§ **What this task involves**:
Each entry should be quoted word for word, including every mark of punctuation.

§ **Given records**:
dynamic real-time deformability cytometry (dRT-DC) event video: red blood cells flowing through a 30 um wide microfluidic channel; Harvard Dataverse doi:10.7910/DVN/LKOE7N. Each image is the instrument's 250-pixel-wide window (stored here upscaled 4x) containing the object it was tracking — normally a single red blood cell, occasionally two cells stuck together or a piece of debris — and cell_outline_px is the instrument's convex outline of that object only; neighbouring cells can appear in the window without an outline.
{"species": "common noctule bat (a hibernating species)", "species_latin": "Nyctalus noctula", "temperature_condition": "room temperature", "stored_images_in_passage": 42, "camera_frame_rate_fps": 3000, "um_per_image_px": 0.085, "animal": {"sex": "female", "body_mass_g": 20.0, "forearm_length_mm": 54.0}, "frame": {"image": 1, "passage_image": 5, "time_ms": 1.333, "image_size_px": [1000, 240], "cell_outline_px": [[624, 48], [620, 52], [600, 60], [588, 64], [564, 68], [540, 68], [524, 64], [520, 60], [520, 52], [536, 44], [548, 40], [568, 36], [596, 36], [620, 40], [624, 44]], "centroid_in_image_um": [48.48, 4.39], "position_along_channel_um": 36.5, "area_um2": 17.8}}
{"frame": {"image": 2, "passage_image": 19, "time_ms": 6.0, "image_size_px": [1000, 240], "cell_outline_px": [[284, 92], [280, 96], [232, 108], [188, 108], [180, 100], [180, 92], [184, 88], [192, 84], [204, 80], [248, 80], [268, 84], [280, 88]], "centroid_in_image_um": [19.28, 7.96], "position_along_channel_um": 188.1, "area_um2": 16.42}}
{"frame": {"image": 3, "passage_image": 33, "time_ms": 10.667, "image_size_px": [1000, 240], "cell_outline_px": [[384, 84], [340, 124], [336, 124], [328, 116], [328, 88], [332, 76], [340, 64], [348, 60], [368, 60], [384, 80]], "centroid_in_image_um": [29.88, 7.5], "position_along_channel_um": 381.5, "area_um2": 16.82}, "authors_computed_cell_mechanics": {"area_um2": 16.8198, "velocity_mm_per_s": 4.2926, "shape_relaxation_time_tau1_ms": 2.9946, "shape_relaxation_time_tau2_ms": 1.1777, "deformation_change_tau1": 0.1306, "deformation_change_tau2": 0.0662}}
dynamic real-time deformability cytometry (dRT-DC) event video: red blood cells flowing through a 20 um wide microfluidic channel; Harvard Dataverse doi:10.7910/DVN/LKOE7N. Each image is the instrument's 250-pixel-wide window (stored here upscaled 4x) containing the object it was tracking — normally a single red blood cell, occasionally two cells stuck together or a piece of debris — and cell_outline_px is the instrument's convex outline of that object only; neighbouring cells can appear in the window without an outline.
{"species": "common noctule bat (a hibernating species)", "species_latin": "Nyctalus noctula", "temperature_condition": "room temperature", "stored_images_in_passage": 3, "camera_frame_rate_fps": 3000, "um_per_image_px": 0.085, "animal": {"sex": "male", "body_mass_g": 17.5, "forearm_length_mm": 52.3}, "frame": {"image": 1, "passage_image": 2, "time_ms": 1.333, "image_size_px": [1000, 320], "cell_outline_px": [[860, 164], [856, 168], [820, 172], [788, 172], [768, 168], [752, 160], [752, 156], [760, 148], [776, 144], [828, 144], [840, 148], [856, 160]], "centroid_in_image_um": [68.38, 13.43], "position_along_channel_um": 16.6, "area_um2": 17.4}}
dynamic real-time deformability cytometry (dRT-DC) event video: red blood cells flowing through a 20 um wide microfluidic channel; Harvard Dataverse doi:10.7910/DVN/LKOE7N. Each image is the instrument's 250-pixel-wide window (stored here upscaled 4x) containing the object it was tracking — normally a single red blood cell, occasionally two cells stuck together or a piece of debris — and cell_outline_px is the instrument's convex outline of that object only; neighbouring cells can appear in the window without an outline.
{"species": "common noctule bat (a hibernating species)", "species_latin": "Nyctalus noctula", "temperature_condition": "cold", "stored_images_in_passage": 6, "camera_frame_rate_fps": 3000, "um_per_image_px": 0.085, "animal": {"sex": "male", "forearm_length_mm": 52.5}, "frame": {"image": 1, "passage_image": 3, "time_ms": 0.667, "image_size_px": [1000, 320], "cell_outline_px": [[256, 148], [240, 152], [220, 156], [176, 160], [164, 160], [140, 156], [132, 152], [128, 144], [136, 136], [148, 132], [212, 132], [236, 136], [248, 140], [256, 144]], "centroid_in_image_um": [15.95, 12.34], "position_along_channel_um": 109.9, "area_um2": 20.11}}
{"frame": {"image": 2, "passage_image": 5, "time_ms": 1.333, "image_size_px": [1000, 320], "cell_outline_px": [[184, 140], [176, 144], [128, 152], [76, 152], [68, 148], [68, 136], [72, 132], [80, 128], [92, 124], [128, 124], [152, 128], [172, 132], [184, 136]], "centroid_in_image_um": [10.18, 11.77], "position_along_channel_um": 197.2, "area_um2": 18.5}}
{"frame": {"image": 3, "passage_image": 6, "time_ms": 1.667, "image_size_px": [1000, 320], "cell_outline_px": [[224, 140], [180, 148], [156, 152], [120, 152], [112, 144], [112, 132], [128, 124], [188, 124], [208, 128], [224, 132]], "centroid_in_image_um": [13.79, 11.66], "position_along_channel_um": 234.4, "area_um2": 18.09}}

§ **Solution**:
dynamic real-time deformability cytometry (dRT-DC) event video: red blood cells flowing through a 30 um wide microfluidic channel; Harvard Dataverse doi:10.7910/DVN/LKOE7N. Each image is the instrument's 250-pixel-wide window (stored here upscaled 4x) containing the object it was tracking — normally a single red blood cell, occasionally two cells stuck together or a piece of debris — and cell_outline_px is the instrument's convex outline of that object only; neighbouring cells can appear in the window without an outline.
{"species": "common noctule bat (a hibernating species)", "species_latin": "Nyctalus noctula", "temperature_condition": "room temperature", "stored_images_in_passage": 42, "camera_frame_rate_fps": 3000, "um_per_image_px": 0.085, "animal": {"sex": "female", "body_mass_g": 20.0, "forearm_length_mm": 54.0}, "frame": {"image": 1, "passage_image": 5, "time_ms": 1.333, "image_size_px": [1000, 240], "cell_outline_px": [[624, 48], [620, 52], [600, 60], [588, 64], [564, 68], [540, 68], [524, 64], [520, 60], [520, 52], [536, 44], [548, 40], [568, 36], [596, 36], [620, 40], [624, 44]], "centroid_in_image_um": [48.48, 4.39], "position_along_channel_um": 36.5, "area_um2": 17.8}}
{"frame": {"image": 2, "passage_image": 19, "time_ms": 6.0, "image_size_px": [1000, 240], "cell_outline_px": [[284, 92], [280, 96], [232, 108], [188, 108], [180, 100], [180, 92], [184, 88], [192, 84], [204, 80], [248, 80], [268, 84], [280, 88]], "centroid_in_image_um": [19.28, 7.96], "position_along_channel_um": 188.1, "area_um2": 16.42}}
{"frame": {"image": 3, "passage_image": 33, "time_ms": 10.667, "image_size_px": [1000, 240], "cell_outline_px": [[384, 84], [340, 124], [336, 124], [328, 116], [328, 88], [332, 76], [340, 64], [348, 60], [368, 60], [384, 80]], "centroid_in_image_um": [29.88, 7.5], "position_along_channel_um": 381.5, "area_um2": 16.82}, "authors_computed_cell_mechanics": {"area_um2": 16.8198, "velocity_mm_per_s": 4.2926, "shape_relaxation_time_tau1_ms": 2.9946, "shape_relaxation_time_tau2_ms": 1.1777, "deformation_change_tau1": 0.1306, "deformation_change_tau2": 0.0662}}
dynamic real-time deformability cytometry (dRT-DC) event video: red blood cells flowing through a 20 um wide microfluidic channel; Harvard Dataverse doi:10.7910/DVN/LKOE7N. Each image is the instrument's 250-pixel-wide window (stored here upscaled 4x) containing the object it was tracking — normally a single red blood cell, occasionally two cells stuck together or a piece of debris — and cell_outline_px is the instrument's convex outline of that object only; neighbouring cells can appear in the window without an outline.
{"species": "common noctule bat (a hibernating species)", "species_latin": "Nyctalus noctula", "temperature_condition": "room temperature", "stored_images_in_passage": 3, "camera_frame_rate_fps": 3000, "um_per_image_px": 0.085, "animal": {"sex": "male", "body_mass_g": 17.5, "forearm_length_mm": 52.3}, "frame": {"image": 1, "passage_image": 2, "time_ms": 1.333, "image_size_px": [1000, 320], "cell_outline_px": [[860, 164], [856, 168], [820, 172], [788, 172], [768, 168], [752, 160], [752, 156], [760, 148], [776, 144], [828, 144], [840, 148], [856, 160]], "centroid_in_image_um": [68.38, 13.43], "position_along_channel_um": 16.6, "area_um2": 17.4}}
dynamic real-time deformability cytometry (dRT-DC) event video: red blood cells flowing through a 20 um wide microfluidic channel; Harvard Dataverse doi:10.7910/DVN/LKOE7N. Each image is the instrument's 250-pixel-wide window (stored here upscaled 4x) containing the object it was tracking — normally a single red blood cell, occasionally two cells stuck together or a piece of debris — and cell_outline_px is the instrument's convex outline of that object only; neighbouring cells can appear in the window without an outline.
{"species": "common noctule bat (a hibernating species)", "species_latin": "Nyctalus noctula", "temperature_condition": "cold", "stored_images_in_passage": 6, "camera_frame_rate_fps": 3000, "um_per_image_px": 0.085, "animal": {"sex": "male", "forearm_length_mm": 52.5}, "frame": {"image": 1, "passage_image": 3, "time_ms": 0.667, "image_size_px": [1000, 320], "cell_outline_px": [[256, 148], [240, 152], [220, 156], [176, 160], [164, 160], [140, 156], [132, 152], [128, 144], [136, 136], [148, 132], [212, 132], [236, 136], [248, 140], [256, 144]], "centroid_in_image_um": [15.95, 12.34], "position_along_channel_um": 109.9, "area_um2": 20.11}}
{"frame": {"image": 2, "passage_image": 5, "time_ms": 1.333, "image_size_px": [1000, 320], "cell_outline_px": [[184, 140], [176, 144], [128, 152], [76, 152], [68, 148], [68, 136], [72, 132], [80, 128], [92, 124], [128, 124], [152, 128], [172, 132], [184, 136]], "centroid_in_image_um": [10.18, 11.77], "position_along_channel_um": 197.2, "area_um2": 18.5}}
{"frame": {"image": 3, "passage_image": 6, "time_ms": 1.667, "image_size_px": [1000, 320], "cell_outline_px": [[224, 140], [180, 148], [156, 152], [120, 152], [112, 144], [112, 132], [128, 124], [188, 124], [208, 128], [224, 132]], "centroid_in_image_um": [13.79, 11.66], "position_along_channel_um": 234.4, "area_um2": 18.09}}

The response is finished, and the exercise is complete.